In defending his paper’s move to put up a paywall, Globe publisher Phillip Crawley said it was in response to an unpredictable advertising market that has seen both print and digital sales drop this spring, according to the Globe’s own story on the subject. (The story also reported that the Globe would be asking its staff to volunteer to take unpaid vacations this summer in a futher effort to balance the books.)
Within three hours of the story going live on the paper’s website, some 500 comments had already been posted. I scrolled through dozens of screens of comments without finding a single one that wasn’t critical of the move.
I’m not sure I agree with all those critics.

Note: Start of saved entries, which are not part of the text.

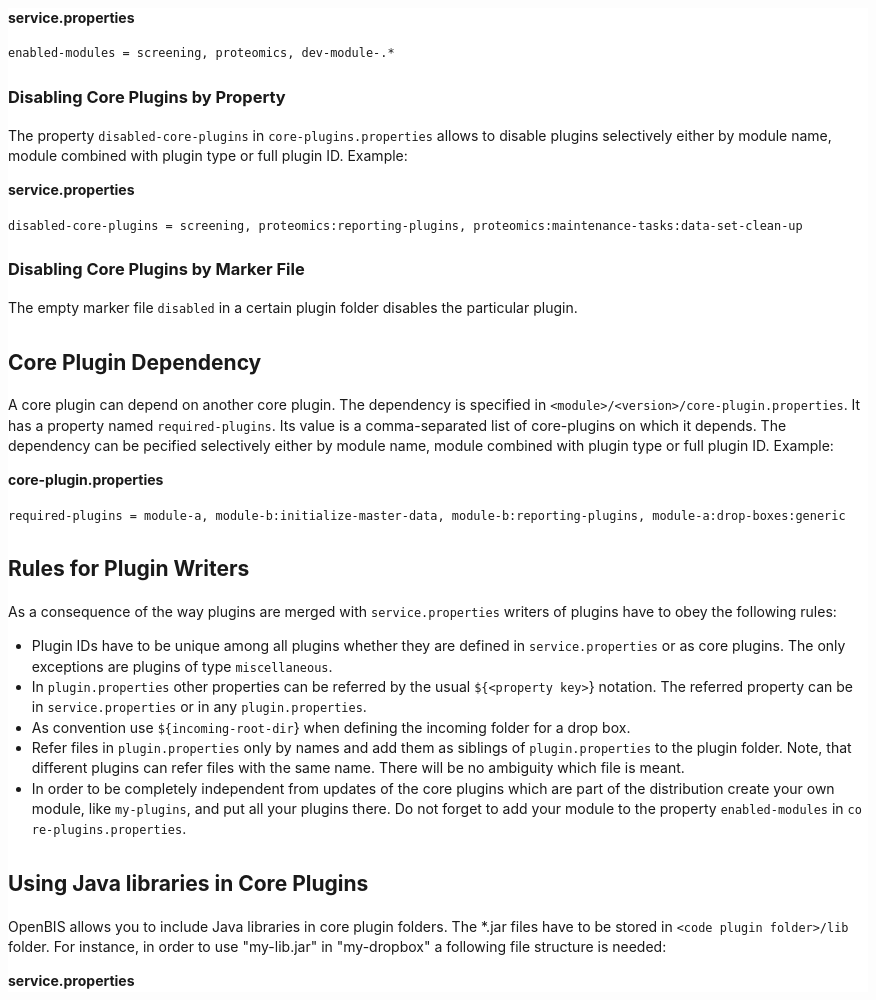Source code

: **service.properties**

`enabled-modules = screening, proteomics, dev-module-.*`

### Disabling Core Plugins by Property

The property `disabled-core-plugins` in `core-plugins.properties` allows to disable plugins selectively either by module name, module combined with plugin type or full plugin ID. Example:

**service.properties**

`disabled-core-plugins = screening, proteomics:reporting-plugins, proteomics:maintenance-tasks:data-set-clean-up`

### Disabling Core Plugins by Marker File

The empty marker file `disabled` in a certain plugin folder disables the particular plugin.

## Core Plugin Dependency

A core plugin can depend on another core plugin. The dependency is specified in `<module>/<version>/core-plugin.properties`. It has a property named `required-plugins`. Its value is a comma-separated list of core-plugins on which it depends. The dependency can be pecified selectively either by module name, module combined with plugin type or full plugin ID. Example:

**core-plugin.properties**

`required-plugins = module-a, module-b:initialize-master-data, module-b:reporting-plugins, module-a:drop-boxes:generic`

## Rules for Plugin Writers

As a consequence of the way plugins are merged with `service.properties` writers of plugins have to obey the following rules:

- Plugin IDs have to be unique among all plugins whether they are defined in `service.properties` or as core plugins. The only exceptions are plugins of type `miscellaneous`.
- In `plugin.properties` other properties can be referred by the usual `${<property key>`} notation. The referred property can be in `service.properties` or in any `plugin.properties`.
- As convention use `${incoming-root-dir`} when defining the incoming folder for a drop box.
- Refer files in `plugin.properties` only by names and add them as siblings of `plugin.properties` to the plugin folder. Note, that different plugins can refer files with the same name. There will be no ambiguity which file is meant.
- In order to be completely independent from updates of the core plugins which are part of the distribution create your own module, like `my-plugins`, and put all your plugins there. Do not forget to add your module to the property `enabled-modules` in `core-plugins.properties`.

## Using Java libraries in Core Plugins

OpenBIS allows you to include Java libraries in core plugin folders. The \*.jar files have to be stored in `<code plugin folder>/lib` folder. For instance, in order to use "my-lib.jar" in "my-dropbox" a following file structure is needed:

**service.properties**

Producing excellent journalism costs a great deal of money and the Globe and Mail is a lonely bastion of excellence that has bucked the near-industry-wide trend towards reducing staff, buying cheap wire and filler copy, and otherwise joining the race to the bottom. Like the Times and a few other exceptional titles such as Britain’s Guardian, the Globe has continued to invest heavily in high-quality content. In the Globe’s case, it has also preserved its many bureaus in Canada and around the world, producing original and expert reporting that is unmatched anywhere in Canada and only rarely matched anywhere on the planet. That excellence has been rewarded by generally rising subscription levels although, as yesterday’s twin economies suggest, that increased readership apparently has not levered higher levels of spending by advertisers.
Newspapers are stuck between a print rock and an online hard place. Revenues from the former are eroding swiftly; the latter has not yet delivered a replacement business model. Paywalls and other experiments will, I expect, become more common.
The sketchy economics of journalism and its often-unsavoury relationship with those from whom it gets its news is at the heart of the third and last issue, which I referenced at the top of this post. I don’t suppose I should be shocked but I still am at the proposition that a major film house would seek to charge journalists for interviews with stars at a film festival. On the other hand, such interviews rarely rise above the puerile and mundane, and so I suppose it’s difficult to classify their outcome as news. It falls more clearly in the entertainment category, and who can blame studios for wanting to charge media outlets that make money off their interactions with the studios’ talent. Then again, as already made painfully clear by the paywall issue, there ain’t much golden fleece left to be sheared from this media sheep.
The doubtful economics aside, I was struck by the irony, as was the Globe reporter who wrote the story about Alliance’s sliding-scale menu of charges for access to its stars, that perhaps the biggest victims of chequebook journalism are the very stars who are now being pimped out by their studios. Most of the tacky revelations about the lives of movie stars and other celebrities are bought and paid for by media outlets only too happy to lay often-staggering sums of money on relatives, neighbours, former lovers and others who will spill the beans. Perhaps there is some sort of justice in this but I doubt anyone will be well served when every reputable outlet declines to pony up, leaving the stars at the mercy of those whose willingness to compromise their ethics will already have been well established.